Moscou réclame le retrait du continent européen de l’ensemble des bombes nucléaires américaines stationnées dans cinq pays membres de l’OTAN. La demande a été formulée le 9 juin par Andreï Belousov, ambassadeur itinérant du ministère russe des Affaires étrangères, lors d’un séminaire du Centre PIR — un centre de recherche russe spécialisé dans les questions de non-prolifération et de sécurité internationale.
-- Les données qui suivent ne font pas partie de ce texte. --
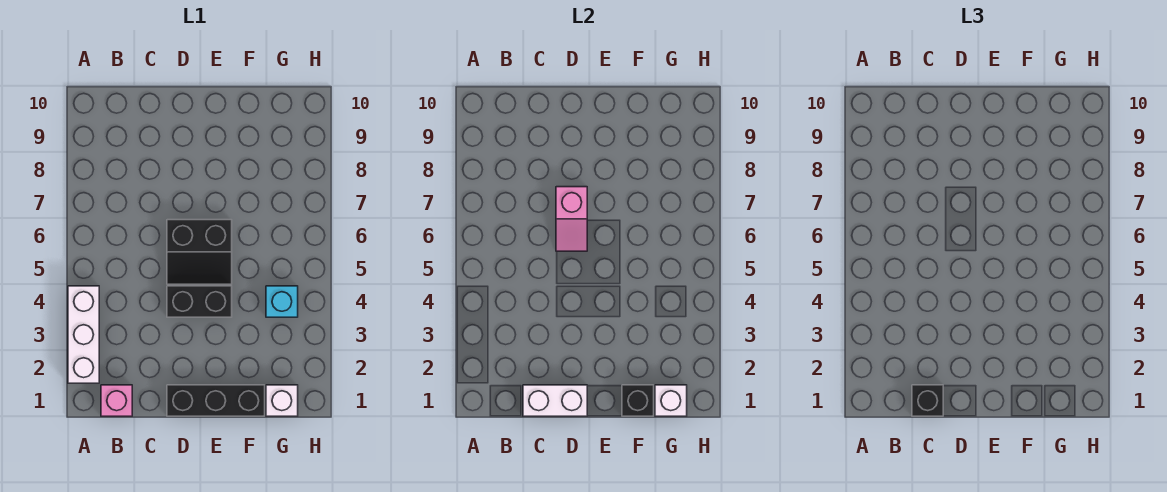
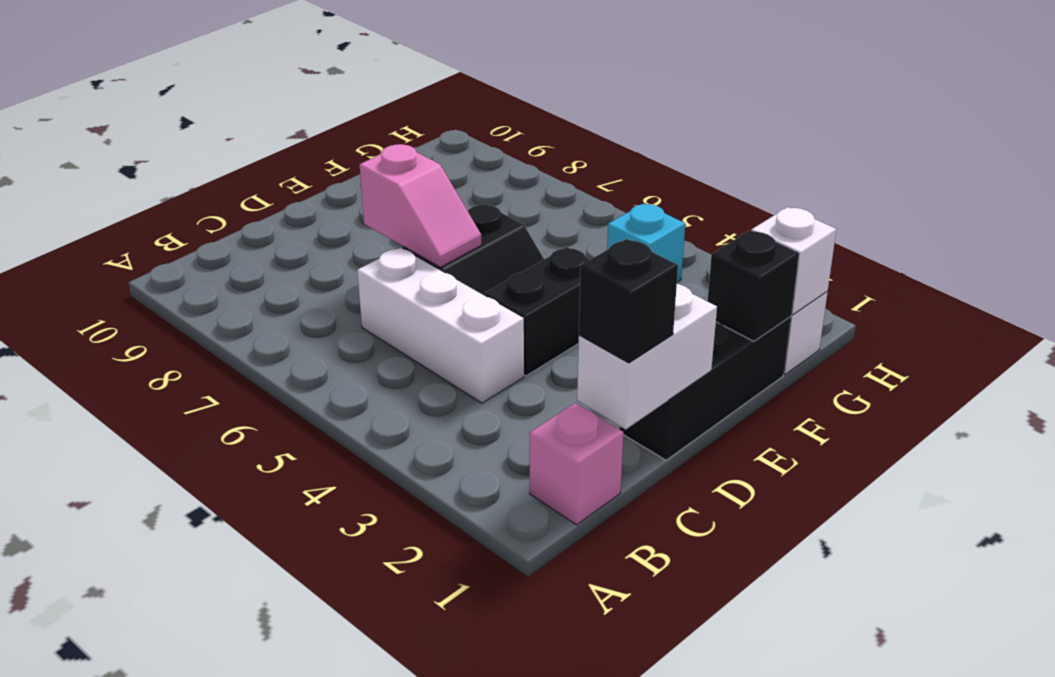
white 1x3 brick [68,286,99,383] -> white 1x3 brick moved to [357,248,524,403]

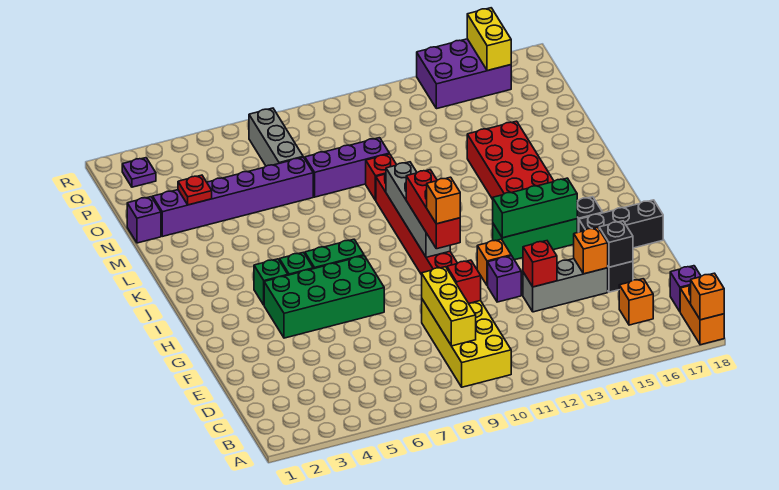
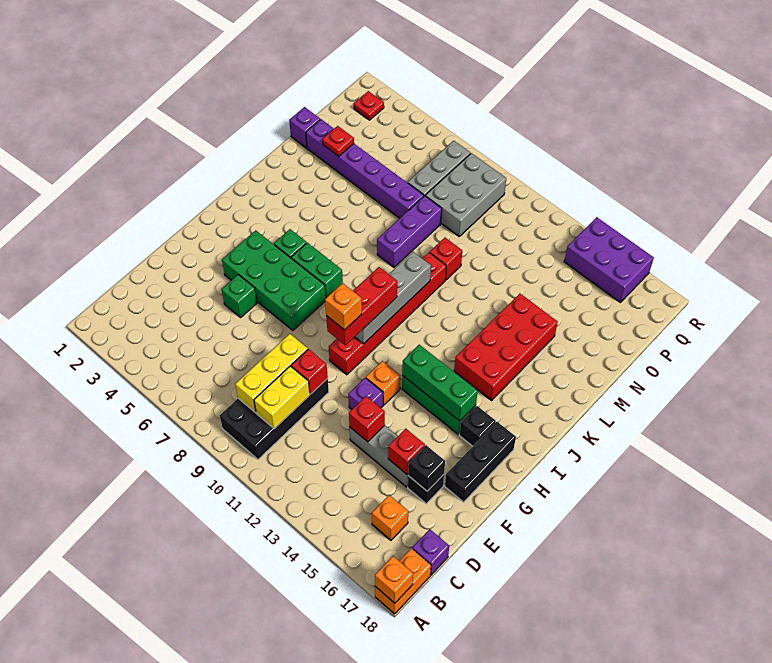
yellow 2x4 brick [422,299,511,387] -> black 2x4 brick [220,378,329,459]
orange 1x1 brick [574,227,608,274] -> red 1x1 brick [388,429,425,474]
black 1x3 brick [579,200,663,248] -> black 1x3 brick turned to [445,422,516,502]
green 1x1 brick [254,259,288,305] -> green 1x1 brick moved to [221,275,257,317]
purple 1x3 brick [305,138,389,197] -> purple 1x3 brick turned to [377,196,442,267]
none -> grey 2x3 brick [425,153,506,236]
purple 1x1 plate [122,158,156,187] -> red 1x1 plate [354,91,384,120]
yellow 1x2 brick [467,8,511,71] -> yellow 1x2 brick moved to [254,366,310,429]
Des armes américaines qualifiées de « stratégiques » par Moscou
La position russe repose sur un argument de classification. Belousov a estimé que les bombes déployées en Europe ne peuvent pas être rangées dans la catégorie des armes tactiques : « Compte tenu de la capacité de frapper les principales infrastructures civiles et militaires sur le territoire russe, les armes nucléaires américaines déployées en Europe sont en réalité stratégiques. » Sur cette base, Moscou formule une exigence précise : ces armes doivent être rapatriées aux États-Unis et « toute l’infrastructure pour leur déploiement sur le territoire de l’Europe » doit être démantelée, selon les termes du diplomate.
Un dispositif hérité de la guerre froide, aujourd’hui modernisé
Ce déploiement remonte aux années 1960, période durant laquelle Washington a positionné des bombes B61 sur plusieurs bases alliées dans le cadre du mécanisme de « partage nucléaire » de l’OTAN. Environ 180 engins sont actuellement répartis entre la Belgique, l’Allemagne, l’Italie, les Pays-Bas et la Turquie, selon les estimations de la Federation of American Scientists. Début 2025, les États-Unis ont confirmé le remplacement de ces bombes par des versions modernisées — les B61-12 — dotées d’une précision accrue. L’autorité de tir reste dans tous les cas l’apanage exclusif de Washington.
Des négociations jugées sans perspective
Sur la question des armes tactiques russes, Belousov a fermement rejeté toute symétrie avec le dispositif américain en Europe : « Si l’on parle des armes nucléaires tactiques russes, c’est un problème. Si l’on parle d’armes nucléaires tactiques déployées sur le territoire de cinq États membres de l’OTAN, c’est une autre question. » Il a conclu que les tentatives d’intégrer ce dossier dans un dialogue de stabilité stratégique « n’ont toujours aucune perspective ». La prochaine conférence d’examen du TNP, prévue en 2026, constituera le prochain cadre multilatéral formel où cette divergence pourra être soulevée officiellement.